Copy the listing below line for line, with no changes.

----- SUPPLIED MATERIAL

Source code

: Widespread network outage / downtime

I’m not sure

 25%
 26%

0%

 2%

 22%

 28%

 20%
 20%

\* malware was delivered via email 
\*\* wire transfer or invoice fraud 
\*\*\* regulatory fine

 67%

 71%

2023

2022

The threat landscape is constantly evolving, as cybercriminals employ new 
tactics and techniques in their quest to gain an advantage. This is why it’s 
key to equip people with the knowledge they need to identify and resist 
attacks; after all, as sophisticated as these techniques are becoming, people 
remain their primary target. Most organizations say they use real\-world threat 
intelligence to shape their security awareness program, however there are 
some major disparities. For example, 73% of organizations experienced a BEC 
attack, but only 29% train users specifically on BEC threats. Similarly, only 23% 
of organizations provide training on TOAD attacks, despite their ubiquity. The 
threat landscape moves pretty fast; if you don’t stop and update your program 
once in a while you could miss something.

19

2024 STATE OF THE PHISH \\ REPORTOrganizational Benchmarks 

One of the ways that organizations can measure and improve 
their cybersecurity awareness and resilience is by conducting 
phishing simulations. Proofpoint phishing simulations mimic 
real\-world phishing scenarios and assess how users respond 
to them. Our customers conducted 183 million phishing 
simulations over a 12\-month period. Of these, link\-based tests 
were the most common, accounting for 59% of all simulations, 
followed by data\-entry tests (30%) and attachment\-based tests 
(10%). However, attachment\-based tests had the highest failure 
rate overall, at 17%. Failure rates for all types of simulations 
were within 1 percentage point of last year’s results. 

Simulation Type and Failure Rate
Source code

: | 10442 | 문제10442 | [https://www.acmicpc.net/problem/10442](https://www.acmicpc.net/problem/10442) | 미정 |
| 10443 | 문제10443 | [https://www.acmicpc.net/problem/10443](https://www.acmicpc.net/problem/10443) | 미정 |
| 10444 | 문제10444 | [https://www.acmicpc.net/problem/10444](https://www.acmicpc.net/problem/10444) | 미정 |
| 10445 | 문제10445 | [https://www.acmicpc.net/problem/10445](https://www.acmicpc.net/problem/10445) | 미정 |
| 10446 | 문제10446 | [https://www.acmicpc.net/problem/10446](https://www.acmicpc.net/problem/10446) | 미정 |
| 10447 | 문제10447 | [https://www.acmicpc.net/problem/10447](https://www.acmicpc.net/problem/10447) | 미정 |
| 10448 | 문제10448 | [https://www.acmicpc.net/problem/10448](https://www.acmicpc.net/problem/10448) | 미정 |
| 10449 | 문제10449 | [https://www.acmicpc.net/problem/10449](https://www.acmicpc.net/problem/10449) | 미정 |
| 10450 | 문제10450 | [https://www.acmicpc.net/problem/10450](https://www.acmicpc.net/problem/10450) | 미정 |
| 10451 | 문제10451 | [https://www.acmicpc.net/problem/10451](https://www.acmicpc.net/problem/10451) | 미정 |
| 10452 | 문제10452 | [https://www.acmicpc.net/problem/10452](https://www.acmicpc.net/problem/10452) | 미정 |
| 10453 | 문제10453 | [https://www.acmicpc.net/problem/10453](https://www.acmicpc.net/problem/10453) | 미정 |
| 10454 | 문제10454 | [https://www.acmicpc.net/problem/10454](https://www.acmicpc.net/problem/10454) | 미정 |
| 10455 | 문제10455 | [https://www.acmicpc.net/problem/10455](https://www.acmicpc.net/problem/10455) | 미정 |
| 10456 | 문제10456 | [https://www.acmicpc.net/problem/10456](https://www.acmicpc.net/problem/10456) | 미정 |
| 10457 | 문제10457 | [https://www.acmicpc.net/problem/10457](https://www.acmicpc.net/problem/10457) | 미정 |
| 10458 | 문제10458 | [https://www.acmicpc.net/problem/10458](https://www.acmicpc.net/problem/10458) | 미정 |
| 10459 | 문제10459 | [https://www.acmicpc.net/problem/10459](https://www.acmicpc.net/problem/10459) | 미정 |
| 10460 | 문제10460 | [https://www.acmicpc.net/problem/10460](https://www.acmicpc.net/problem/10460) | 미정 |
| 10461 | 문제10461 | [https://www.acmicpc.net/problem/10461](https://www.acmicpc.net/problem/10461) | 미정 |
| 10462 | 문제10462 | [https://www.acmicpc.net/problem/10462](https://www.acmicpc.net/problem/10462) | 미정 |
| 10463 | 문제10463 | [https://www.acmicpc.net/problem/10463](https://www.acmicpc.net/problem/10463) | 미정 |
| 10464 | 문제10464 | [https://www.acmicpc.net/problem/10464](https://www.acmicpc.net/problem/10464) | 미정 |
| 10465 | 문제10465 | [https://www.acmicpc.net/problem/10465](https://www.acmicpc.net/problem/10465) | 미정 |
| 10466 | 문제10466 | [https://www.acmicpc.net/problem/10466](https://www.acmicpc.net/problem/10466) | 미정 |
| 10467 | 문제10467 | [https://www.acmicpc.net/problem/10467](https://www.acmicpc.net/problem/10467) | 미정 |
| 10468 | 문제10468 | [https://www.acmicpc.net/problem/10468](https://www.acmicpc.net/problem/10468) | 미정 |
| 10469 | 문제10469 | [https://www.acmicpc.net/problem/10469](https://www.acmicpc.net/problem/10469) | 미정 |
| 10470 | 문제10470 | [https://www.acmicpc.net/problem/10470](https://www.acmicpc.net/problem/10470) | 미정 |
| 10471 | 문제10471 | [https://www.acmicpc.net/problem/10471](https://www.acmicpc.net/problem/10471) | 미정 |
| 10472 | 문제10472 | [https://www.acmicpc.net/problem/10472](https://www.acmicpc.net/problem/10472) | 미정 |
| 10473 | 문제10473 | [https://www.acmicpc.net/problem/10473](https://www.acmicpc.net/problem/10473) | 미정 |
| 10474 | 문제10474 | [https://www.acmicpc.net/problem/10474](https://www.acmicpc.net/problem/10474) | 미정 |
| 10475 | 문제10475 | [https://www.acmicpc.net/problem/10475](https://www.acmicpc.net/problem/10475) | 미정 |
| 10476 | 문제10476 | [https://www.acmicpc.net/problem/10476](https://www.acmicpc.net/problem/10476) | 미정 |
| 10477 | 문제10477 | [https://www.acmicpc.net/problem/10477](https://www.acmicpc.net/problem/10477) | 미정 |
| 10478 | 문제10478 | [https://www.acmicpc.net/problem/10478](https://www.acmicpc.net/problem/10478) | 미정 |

----------

WRITTEN RESPONSE:
Source code

: Widespread network outage / downtime

I’m not sure

 25%
 26%

0%

 2%

 22%

 28%

 20%
 20%

\* malware was delivered via email 
\*\* wire transfer or invoice fraud 
\*\*\* regulatory fine

 67%

 71%

2023

2022

The threat landscape is constantly evolving, as cybercriminals employ new 
tactics and techniques in their quest to gain an advantage. This is why it’s 
key to equip people with the knowledge they need to identify and resist 
attacks; after all, as sophisticated as these techniques are becoming, people 
remain their primary target. Most organizations say they use real\-world threat 
intelligence to shape their security awareness program, however there are 
some major disparities. For example, 73% of organizations experienced a BEC 
attack, but only 29% train users specifically on BEC threats. Similarly, only 23% 
of organizations provide training on TOAD attacks, despite their ubiquity. The 
threat landscape moves pretty fast; if you don’t stop and update your program 
once in a while you could miss something.

19

2024 STATE OF THE PHISH \\ REPORTOrganizational Benchmarks 

One of the ways that organizations can measure and improve 
their cybersecurity awareness and resilience is by conducting 
phishing simulations. Proofpoint phishing simulations mimic 
real\-world phishing scenarios and assess how users respond 
to them. Our customers conducted 183 million phishing 
simulations over a 12\-month period. Of these, link\-based tests 
were the most common, accounting for 59% of all simulations, 
followed by data\-entry tests (30%) and attachment\-based tests 
(10%). However, attachment\-based tests had the highest failure 
rate overall, at 17%. Failure rates for all types of simulations 
were within 1 percentage point of last year’s results. 

Simulation Type and Failure Rate
Source code

: | 10442 | 문제10442 | [https://www.acmicpc.net/problem/10442](https://www.acmicpc.net/problem/10442) | 미정 |
| 10443 | 문제10443 | [https://www.acmicpc.net/problem/10443](https://www.acmicpc.net/problem/10443) | 미정 |
| 10444 | 문제10444 | [https://www.acmicpc.net/problem/10444](https://www.acmicpc.net/problem/10444) | 미정 |
| 10445 | 문제10445 | [https://www.acmicpc.net/problem/10445](https://www.acmicpc.net/problem/10445) | 미정 |
| 10446 | 문제10446 | [https://www.acmicpc.net/problem/10446](https://www.acmicpc.net/problem/10446) | 미정 |
| 10447 | 문제10447 | [https://www.acmicpc.net/problem/10447](https://www.acmicpc.net/problem/10447) | 미정 |
| 10448 | 문제10448 | [https://www.acmicpc.net/problem/10448](https://www.acmicpc.net/problem/10448) | 미정 |
| 10449 | 문제10449 | [https://www.acmicpc.net/problem/10449](https://www.acmicpc.net/problem/10449) | 미정 |
| 10450 | 문제10450 | [https://www.acmicpc.net/problem/10450](https://www.acmicpc.net/problem/10450) | 미정 |
| 10451 | 문제10451 | [https://www.acmicpc.net/problem/10451](https://www.acmicpc.net/problem/10451) | 미정 |
| 10452 | 문제10452 | [https://www.acmicpc.net/problem/10452](https://www.acmicpc.net/problem/10452) | 미정 |
| 10453 | 문제10453 | [https://www.acmicpc.net/problem/10453](https://www.acmicpc.net/problem/10453) | 미정 |
| 10454 | 문제10454 | [https://www.acmicpc.net/problem/10454](https://www.acmicpc.net/problem/10454) | 미정 |
| 10455 | 문제10455 | [https://www.acmicpc.net/problem/10455](https://www.acmicpc.net/problem/10455) | 미정 |
| 10456 | 문제10456 | [https://www.acmicpc.net/problem/10456](https://www.acmicpc.net/problem/10456) | 미정 |
| 10457 | 문제10457 | [https://www.acmicpc.net/problem/10457](https://www.acmicpc.net/problem/10457) | 미정 |
| 10458 | 문제10458 | [https://www.acmicpc.net/problem/10458](https://www.acmicpc.net/problem/10458) | 미정 |
| 10459 | 문제10459 | [https://www.acmicpc.net/problem/10459](https://www.acmicpc.net/problem/10459) | 미정 |
| 10460 | 문제10460 | [https://www.acmicpc.net/problem/10460](https://www.acmicpc.net/problem/10460) | 미정 |
| 10461 | 문제10461 | [https://www.acmicpc.net/problem/10461](https://www.acmicpc.net/problem/10461) | 미정 |
| 10462 | 문제10462 | [https://www.acmicpc.net/problem/10462](https://www.acmicpc.net/problem/10462) | 미정 |
| 10463 | 문제10463 | [https://www.acmicpc.net/problem/10463](https://www.acmicpc.net/problem/10463) | 미정 |
| 10464 | 문제10464 | [https://www.acmicpc.net/problem/10464](https://www.acmicpc.net/problem/10464) | 미정 |
| 10465 | 문제10465 | [https://www.acmicpc.net/problem/10465](https://www.acmicpc.net/problem/10465) | 미정 |
| 10466 | 문제10466 | [https://www.acmicpc.net/problem/10466](https://www.acmicpc.net/problem/10466) | 미정 |
| 10467 | 문제10467 | [https://www.acmicpc.net/problem/10467](https://www.acmicpc.net/problem/10467) | 미정 |
| 10468 | 문제10468 | [https://www.acmicpc.net/problem/10468](https://www.acmicpc.net/problem/10468) | 미정 |
| 10469 | 문제10469 | [https://www.acmicpc.net/problem/10469](https://www.acmicpc.net/problem/10469) | 미정 |
| 10470 | 문제10470 | [https://www.acmicpc.net/problem/10470](https://www.acmicpc.net/problem/10470) | 미정 |
| 10471 | 문제10471 | [https://www.acmicpc.net/problem/10471](https://www.acmicpc.net/problem/10471) | 미정 |
| 10472 | 문제10472 | [https://www.acmicpc.net/problem/10472](https://www.acmicpc.net/problem/10472) | 미정 |
| 10473 | 문제10473 | [https://www.acmicpc.net/problem/10473](https://www.acmicpc.net/problem/10473) | 미정 |
| 10474 | 문제10474 | [https://www.acmicpc.net/problem/10474](https://www.acmicpc.net/problem/10474) | 미정 |
| 10475 | 문제10475 | [https://www.acmicpc.net/problem/10475](https://www.acmicpc.net/problem/10475) | 미정 |
| 10476 | 문제10476 | [https://www.acmicpc.net/problem/10476](https://www.acmicpc.net/problem/10476) | 미정 |
| 10477 | 문제10477 | [https://www.acmicpc.net/problem/10477](https://www.acmicpc.net/problem/10477) | 미정 |
| 10478 | 문제10478 | [https://www.acmicpc.net/problem/10478](https://www.acmicpc.net/problem/10478) | 미정 |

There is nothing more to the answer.